▸ About this task:
Return every record below exactly.

▸ Information supplied:

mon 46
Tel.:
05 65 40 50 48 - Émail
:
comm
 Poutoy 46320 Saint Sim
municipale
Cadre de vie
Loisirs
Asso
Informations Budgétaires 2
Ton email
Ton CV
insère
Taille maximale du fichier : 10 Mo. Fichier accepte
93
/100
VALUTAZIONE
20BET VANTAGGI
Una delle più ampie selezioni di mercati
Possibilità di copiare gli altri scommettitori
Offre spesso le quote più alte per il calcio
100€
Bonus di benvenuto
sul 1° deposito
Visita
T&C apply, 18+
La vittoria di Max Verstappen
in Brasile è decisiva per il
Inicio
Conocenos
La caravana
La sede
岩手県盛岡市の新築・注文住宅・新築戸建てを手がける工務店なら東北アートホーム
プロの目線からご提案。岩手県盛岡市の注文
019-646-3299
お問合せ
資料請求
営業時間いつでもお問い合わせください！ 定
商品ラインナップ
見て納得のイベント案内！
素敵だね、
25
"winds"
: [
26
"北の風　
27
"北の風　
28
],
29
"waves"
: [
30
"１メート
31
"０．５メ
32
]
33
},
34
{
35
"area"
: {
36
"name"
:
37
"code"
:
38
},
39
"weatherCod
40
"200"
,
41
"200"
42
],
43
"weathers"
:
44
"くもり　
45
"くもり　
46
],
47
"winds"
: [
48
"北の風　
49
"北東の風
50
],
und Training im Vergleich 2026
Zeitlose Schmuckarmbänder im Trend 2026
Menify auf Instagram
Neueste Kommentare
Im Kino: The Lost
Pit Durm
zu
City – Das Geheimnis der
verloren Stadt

▸ Finished exercise:
mon 46
Tel.:
05 65 40 50 48 - Émail
:
comm
 Poutoy 46320 Saint Sim
municipale
Cadre de vie
Loisirs
Asso
Informations Budgétaires 2
Ton email
Ton CV
insère
Taille maximale du fichier : 10 Mo. Fichier accepte
93
/100
VALUTAZIONE
20BET VANTAGGI
Una delle più ampie selezioni di mercati
Possibilità di copiare gli altri scommettitori
Offre spesso le quote più alte per il calcio
100€
Bonus di benvenuto
sul 1° deposito
Visita
T&C apply, 18+
La vittoria di Max Verstappen
in Brasile è decisiva per il
Inicio
Conocenos
La caravana
La sede
岩手県盛岡市の新築・注文住宅・新築戸建てを手がける工務店なら東北アートホーム
プロの目線からご提案。岩手県盛岡市の注文
019-646-3299
お問合せ
資料請求
営業時間いつでもお問い合わせください！ 定
商品ラインナップ
見て納得のイベント案内！
素敵だね、
25
"winds"
: [
26
"北の風　
27
"北の風　
28
],
29
"waves"
: [
30
"１メート
31
"０．５メ
32
]
33
},
34
{
35
"area"
: {
36
"name"
:
37
"code"
:
38
},
39
"weatherCod
40
"200"
,
41
"200"
42
],
43
"weathers"
:
44
"くもり　
45
"くもり　
46
],
47
"winds"
: [
48
"北の風　
49
"北東の風
50
],
und Training im Vergleich 2026
Zeitlose Schmuckarmbänder im Trend 2026
Menify auf Instagram
Neueste Kommentare
Im Kino: The Lost
Pit Durm
zu
City – Das Geheimnis der
verloren Stadt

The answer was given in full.